Note: In algebraic number theory, the "cotangent module" (the module of Kahler differentials) $\Omega^1:=\Omega^1_{\mathcal{O}/\mathbb{Z}}$ gives rise to the ramified primes. The different $\Delta_{L/K}$ is the annihilator ideal of the cotangent module $\Omega^1_{\mathcal{O}_L/\mathcal{O}_K}$, and the discriminant $\delta_{L/K}:=N_{L/K}(\Delta_{K/L})$ has the property that a prime ideal $\mathfrak{p} \subseteq \mathcal{O}_K$ is ramified iff $\mathfrak{p}\in Z:=V(\delta_{L/K})$. Hence the complement $$U:=Spec(\mathcal{O}_K) - V(\delta_{L/K})$$

is the open subscheme of unramified primes.

The canonical map

$$\pi: C:=Spec(\mathcal{O}) \rightarrow S:=Spec(\mathbb{Z})$$

is finite, and the closed subscheme $Z\subseteq S$ with open complement $U:=S-Z$ has the property that the induced map

$$\pi_U:\pi^{-1}(U) \rightarrow U$$

is etale. This is one of the usages of the cotangent module in algebraic number theory. The cotangent module $\Omega^1$ contains information on which primes that ramify.

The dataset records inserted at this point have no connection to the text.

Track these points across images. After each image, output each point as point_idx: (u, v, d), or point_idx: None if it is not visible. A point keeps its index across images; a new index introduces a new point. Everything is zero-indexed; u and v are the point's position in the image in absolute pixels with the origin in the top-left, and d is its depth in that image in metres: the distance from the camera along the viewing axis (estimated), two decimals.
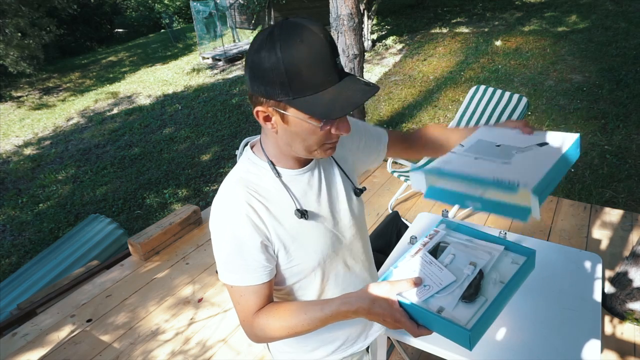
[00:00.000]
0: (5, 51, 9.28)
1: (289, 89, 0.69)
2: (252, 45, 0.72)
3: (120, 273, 2.83)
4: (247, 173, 0.84)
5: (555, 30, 7.72)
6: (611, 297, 2.20)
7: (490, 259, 0.80)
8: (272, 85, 0.70)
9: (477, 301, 0.73)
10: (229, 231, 0.79)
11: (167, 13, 18.67)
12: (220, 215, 0.81)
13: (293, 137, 0.77)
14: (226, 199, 0.81)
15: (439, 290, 0.74)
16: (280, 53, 0.67)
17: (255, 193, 0.82)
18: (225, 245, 0.80)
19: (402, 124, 5.28)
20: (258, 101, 0.74)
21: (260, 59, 0.69)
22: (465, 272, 0.77)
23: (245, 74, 0.75)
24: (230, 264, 0.81)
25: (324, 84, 0.69)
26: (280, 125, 0.76)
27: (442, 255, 0.83)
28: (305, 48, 0.67)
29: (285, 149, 0.82)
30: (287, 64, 0.67)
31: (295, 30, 0.68)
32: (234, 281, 0.81)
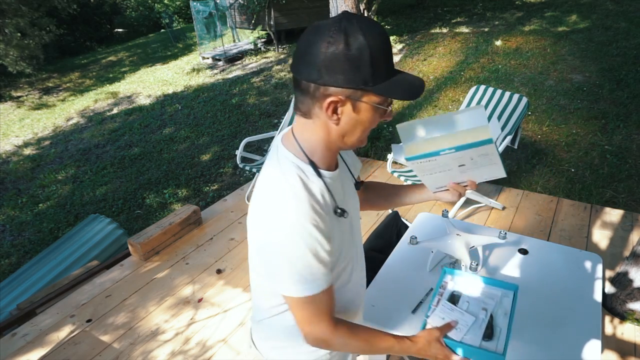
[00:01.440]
0: (5, 51, 9.28)
1: (372, 75, 0.73)
2: (317, 38, 0.73)
3: (120, 273, 2.83)
4: (299, 180, 0.81)
5: (556, 30, 7.71)
6: (611, 297, 2.20)
7: (495, 303, 1.08)
8: (354, 73, 0.72)
9: (494, 335, 1.02)
10: (304, 240, 0.78)
11: (167, 13, 18.67)
12: (290, 228, 0.78)
13: (356, 126, 0.80)
14: (292, 212, 0.78)
15: (467, 329, 1.02)
16: (365, 41, 0.71)
17: (313, 197, 0.81)
18: (303, 255, 0.79)
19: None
20: (327, 93, 0.75)
21: (337, 48, 0.71)
22: (480, 316, 1.06)
23: (310, 68, 0.74)
24: (310, 273, 0.81)
25: (392, 72, 0.77)
26: (348, 114, 0.78)
27: (460, 303, 1.10)
28: (382, 37, 0.74)
29: (337, 141, 0.83)
30: (372, 51, 0.72)
31: (369, 22, 0.74)
32: (316, 288, 0.82)
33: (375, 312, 1.43)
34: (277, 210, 0.79)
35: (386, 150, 4.33)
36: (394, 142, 4.61)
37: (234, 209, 3.48)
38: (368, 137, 0.88)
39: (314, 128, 0.82)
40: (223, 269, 2.80)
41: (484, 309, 1.06)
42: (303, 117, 0.82)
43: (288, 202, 0.79)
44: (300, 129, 0.84)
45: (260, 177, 0.87)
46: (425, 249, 1.63)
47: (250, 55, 10.03)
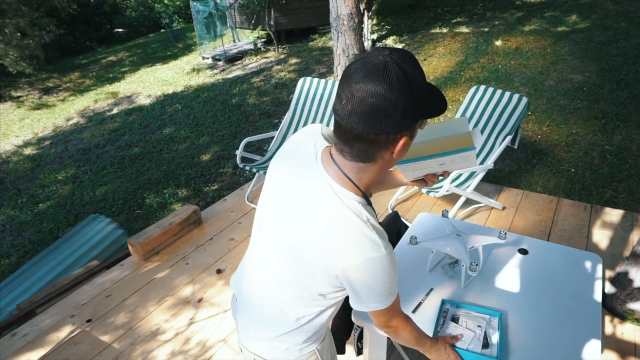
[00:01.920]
0: (5, 51, 9.29)
1: (430, 103, 0.81)
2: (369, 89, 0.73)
3: (120, 273, 2.83)
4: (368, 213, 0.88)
5: (556, 30, 7.71)
6: (611, 297, 2.20)
7: (486, 322, 1.37)
8: (420, 110, 0.79)
9: (489, 345, 1.29)
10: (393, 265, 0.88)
11: (167, 13, 18.67)
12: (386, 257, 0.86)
13: (405, 152, 0.86)
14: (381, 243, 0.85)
15: (469, 341, 1.30)
16: (420, 78, 0.77)
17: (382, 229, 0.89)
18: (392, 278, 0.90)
19: None
20: (400, 135, 0.80)
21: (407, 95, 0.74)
22: (477, 332, 1.33)
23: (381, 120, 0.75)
24: (393, 288, 0.93)
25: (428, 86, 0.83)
26: (407, 144, 0.83)
27: (460, 322, 1.37)
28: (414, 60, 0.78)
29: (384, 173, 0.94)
30: (427, 84, 0.80)
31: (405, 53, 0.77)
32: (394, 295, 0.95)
33: None
34: (368, 246, 0.85)
35: None
36: None
37: (234, 209, 3.48)
38: None
39: (373, 169, 0.86)
40: (223, 269, 2.80)
41: (479, 326, 1.35)
42: (362, 162, 0.84)
43: (375, 238, 0.85)
44: (355, 171, 0.86)
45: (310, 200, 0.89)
46: (425, 249, 1.63)
47: (250, 55, 10.03)
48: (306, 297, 0.97)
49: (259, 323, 1.06)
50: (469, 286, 1.53)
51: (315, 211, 0.88)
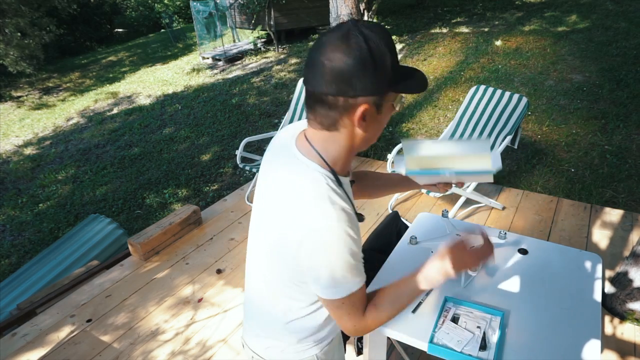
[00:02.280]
0: (5, 51, 9.29)
1: (392, 77, 0.78)
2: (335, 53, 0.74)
3: (120, 273, 2.83)
4: (330, 190, 0.83)
5: (556, 30, 7.72)
6: (611, 297, 2.20)
7: (486, 323, 1.35)
8: (381, 78, 0.76)
9: (487, 347, 1.26)
10: (349, 245, 0.81)
11: (167, 13, 18.68)
12: (338, 236, 0.80)
13: (379, 126, 0.85)
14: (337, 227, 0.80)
15: (466, 342, 1.28)
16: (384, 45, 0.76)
17: (342, 203, 0.83)
18: (347, 255, 0.82)
19: (402, 123, 5.28)
20: (358, 103, 0.78)
21: (363, 58, 0.74)
22: (476, 333, 1.31)
23: (340, 82, 0.76)
24: (353, 270, 0.84)
25: (401, 67, 0.81)
26: (374, 118, 0.81)
27: (460, 322, 1.36)
28: (389, 36, 0.78)
29: (360, 147, 0.87)
30: (390, 52, 0.77)
31: (375, 25, 0.77)
32: (356, 284, 0.86)
33: None
34: (316, 215, 0.80)
35: (386, 150, 4.33)
36: (393, 142, 4.62)
37: (234, 209, 3.48)
38: None
39: (339, 139, 0.84)
40: (223, 269, 2.81)
41: (478, 327, 1.33)
42: (326, 130, 0.83)
43: (327, 207, 0.80)
44: (321, 141, 0.85)
45: (280, 181, 0.88)
46: (425, 249, 1.63)
47: (250, 55, 10.03)
48: (284, 287, 0.93)
49: (255, 320, 1.07)
50: (468, 286, 1.53)
51: (283, 188, 0.87)
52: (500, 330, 1.32)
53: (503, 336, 1.32)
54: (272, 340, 1.03)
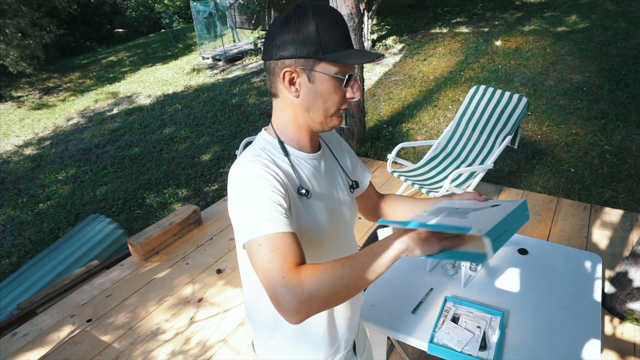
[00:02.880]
0: (5, 51, 9.29)
1: (320, 45, 0.79)
2: (277, 22, 0.82)
3: (120, 273, 2.83)
4: (264, 150, 0.87)
5: (555, 30, 7.72)
6: (611, 297, 2.20)
7: (486, 323, 1.36)
8: (304, 45, 0.79)
9: (487, 347, 1.28)
10: (257, 183, 0.78)
11: (167, 13, 18.67)
12: (246, 174, 0.80)
13: (316, 98, 0.83)
14: (249, 166, 0.81)
15: (466, 343, 1.29)
16: (312, 17, 0.79)
17: (272, 164, 0.84)
18: (253, 197, 0.77)
19: (402, 123, 5.28)
20: (284, 65, 0.81)
21: (290, 27, 0.79)
22: (476, 332, 1.32)
23: (269, 46, 0.82)
24: (261, 213, 0.75)
25: (345, 46, 0.82)
26: (305, 86, 0.82)
27: (460, 322, 1.37)
28: (330, 14, 0.81)
29: (303, 117, 0.86)
30: (318, 24, 0.79)
31: (321, 6, 0.81)
32: (271, 229, 0.74)
33: (375, 312, 1.43)
34: (237, 163, 0.83)
35: (386, 150, 4.33)
36: (393, 142, 4.62)
37: None
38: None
39: (282, 107, 0.88)
40: (223, 269, 2.81)
41: (478, 327, 1.34)
42: (274, 98, 0.88)
43: (247, 157, 0.84)
44: (274, 111, 0.90)
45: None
46: None
47: (250, 55, 10.04)
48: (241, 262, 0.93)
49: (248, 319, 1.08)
50: (468, 286, 1.54)
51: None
52: (500, 330, 1.32)
53: (503, 336, 1.32)
54: (257, 333, 1.02)
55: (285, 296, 0.69)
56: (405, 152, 4.53)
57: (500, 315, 1.37)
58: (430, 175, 3.20)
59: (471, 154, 3.29)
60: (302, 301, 0.68)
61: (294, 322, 0.70)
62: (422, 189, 2.91)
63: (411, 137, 4.94)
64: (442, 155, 3.42)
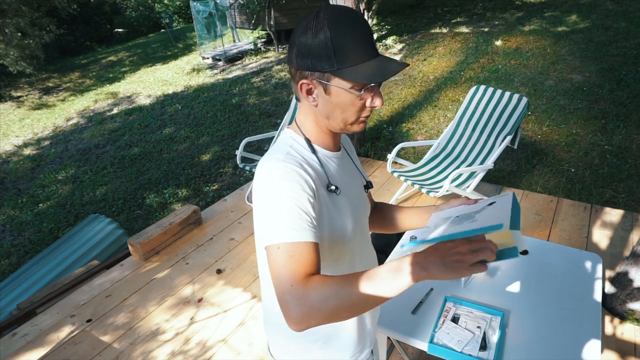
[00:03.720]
0: (5, 51, 9.29)
1: (334, 60, 0.77)
2: (299, 27, 0.81)
3: (120, 273, 2.83)
4: (292, 148, 0.87)
5: (556, 30, 7.71)
6: (611, 297, 2.20)
7: (486, 323, 1.36)
8: (319, 58, 0.78)
9: (487, 347, 1.28)
10: (286, 187, 0.77)
11: (167, 13, 18.67)
12: (276, 174, 0.79)
13: (334, 109, 0.83)
14: (276, 165, 0.81)
15: (466, 343, 1.29)
16: (328, 29, 0.77)
17: (303, 162, 0.84)
18: (279, 201, 0.77)
19: (402, 123, 5.28)
20: (302, 75, 0.82)
21: (308, 36, 0.78)
22: (476, 333, 1.32)
23: (291, 52, 0.83)
24: (284, 219, 0.75)
25: (363, 57, 0.78)
26: (322, 97, 0.83)
27: (460, 322, 1.37)
28: (347, 21, 0.78)
29: (324, 122, 0.87)
30: (333, 38, 0.77)
31: (340, 11, 0.79)
32: (293, 237, 0.74)
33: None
34: (266, 160, 0.83)
35: (386, 150, 4.33)
36: (393, 142, 4.62)
37: (234, 209, 3.48)
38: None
39: (305, 110, 0.89)
40: (223, 269, 2.81)
41: (479, 327, 1.35)
42: (298, 101, 0.90)
43: (278, 155, 0.83)
44: (298, 112, 0.92)
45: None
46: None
47: (250, 55, 10.03)
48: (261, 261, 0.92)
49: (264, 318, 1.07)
50: (469, 286, 1.53)
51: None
52: (501, 330, 1.32)
53: (503, 336, 1.32)
54: (276, 336, 1.00)
55: (290, 304, 0.70)
56: (405, 152, 4.53)
57: (500, 315, 1.37)
58: (431, 175, 3.19)
59: (471, 154, 3.29)
60: (304, 313, 0.69)
61: (295, 330, 0.71)
62: (422, 189, 2.91)
63: (411, 137, 4.94)
64: (442, 155, 3.41)
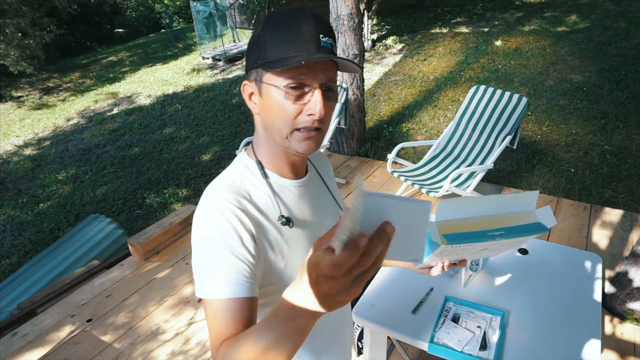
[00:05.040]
0: (5, 51, 9.28)
1: (265, 51, 0.70)
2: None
3: (120, 273, 2.83)
4: (239, 176, 0.80)
5: (555, 30, 7.72)
6: (611, 297, 2.20)
7: (486, 323, 1.36)
8: (252, 53, 0.73)
9: (487, 347, 1.28)
10: (214, 233, 0.70)
11: (167, 13, 18.67)
12: (205, 217, 0.72)
13: (267, 114, 0.73)
14: (212, 201, 0.73)
15: (466, 343, 1.28)
16: (265, 24, 0.72)
17: (246, 195, 0.76)
18: (208, 248, 0.70)
19: (402, 123, 5.28)
20: (246, 77, 0.77)
21: (252, 35, 0.75)
22: (476, 332, 1.32)
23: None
24: (211, 270, 0.68)
25: (298, 50, 0.68)
26: (259, 99, 0.75)
27: (460, 322, 1.37)
28: (288, 16, 0.71)
29: (270, 137, 0.76)
30: (266, 28, 0.71)
31: (286, 10, 0.73)
32: (211, 293, 0.68)
33: (375, 312, 1.43)
34: (202, 203, 0.74)
35: (386, 150, 4.33)
36: (393, 142, 4.62)
37: None
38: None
39: (256, 126, 0.81)
40: None
41: (479, 327, 1.35)
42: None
43: (215, 192, 0.74)
44: (255, 130, 0.83)
45: None
46: None
47: None
48: None
49: None
50: (469, 286, 1.54)
51: None
52: (501, 330, 1.32)
53: (503, 336, 1.32)
54: None
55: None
56: (405, 152, 4.53)
57: (501, 315, 1.37)
58: (431, 175, 3.20)
59: (471, 154, 3.29)
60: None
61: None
62: (422, 189, 2.91)
63: (411, 137, 4.94)
64: (442, 155, 3.42)
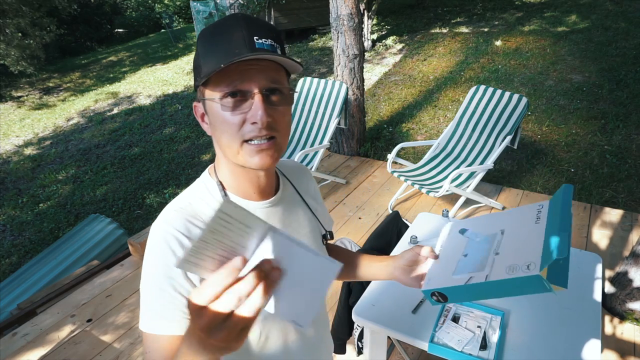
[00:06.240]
0: (6, 51, 9.29)
1: (201, 71, 0.66)
2: None
3: (121, 273, 2.83)
4: (196, 198, 0.74)
5: (555, 30, 7.72)
6: (611, 297, 2.21)
7: (486, 323, 1.36)
8: (195, 72, 0.69)
9: (487, 347, 1.28)
10: (157, 262, 0.67)
11: (167, 13, 18.68)
12: (150, 245, 0.68)
13: (216, 130, 0.69)
14: (159, 228, 0.69)
15: (466, 343, 1.29)
16: (198, 40, 0.68)
17: (199, 220, 0.70)
18: (149, 279, 0.67)
19: (402, 123, 5.28)
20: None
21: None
22: (476, 332, 1.33)
23: None
24: (149, 302, 0.67)
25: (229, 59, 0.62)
26: (208, 119, 0.70)
27: (460, 321, 1.38)
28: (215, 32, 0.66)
29: (224, 155, 0.72)
30: (201, 41, 0.67)
31: (214, 22, 0.68)
32: (145, 326, 0.66)
33: (375, 312, 1.43)
34: (152, 228, 0.70)
35: (386, 151, 4.33)
36: (393, 142, 4.62)
37: None
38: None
39: (214, 146, 0.75)
40: None
41: (479, 327, 1.36)
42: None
43: (164, 216, 0.70)
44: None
45: None
46: None
47: None
48: None
49: None
50: None
51: None
52: (501, 330, 1.32)
53: (503, 336, 1.32)
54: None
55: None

The tangent module

$$T:=(\Omega^1)^*$$

is the dual of the cotangent module, and when $\Omega^1$ is locally free you do not lose information when passing to $T$ since $T^*\cong (\Omega^1)^{**} \cong \Omega^1$. When not locally free, you lose information.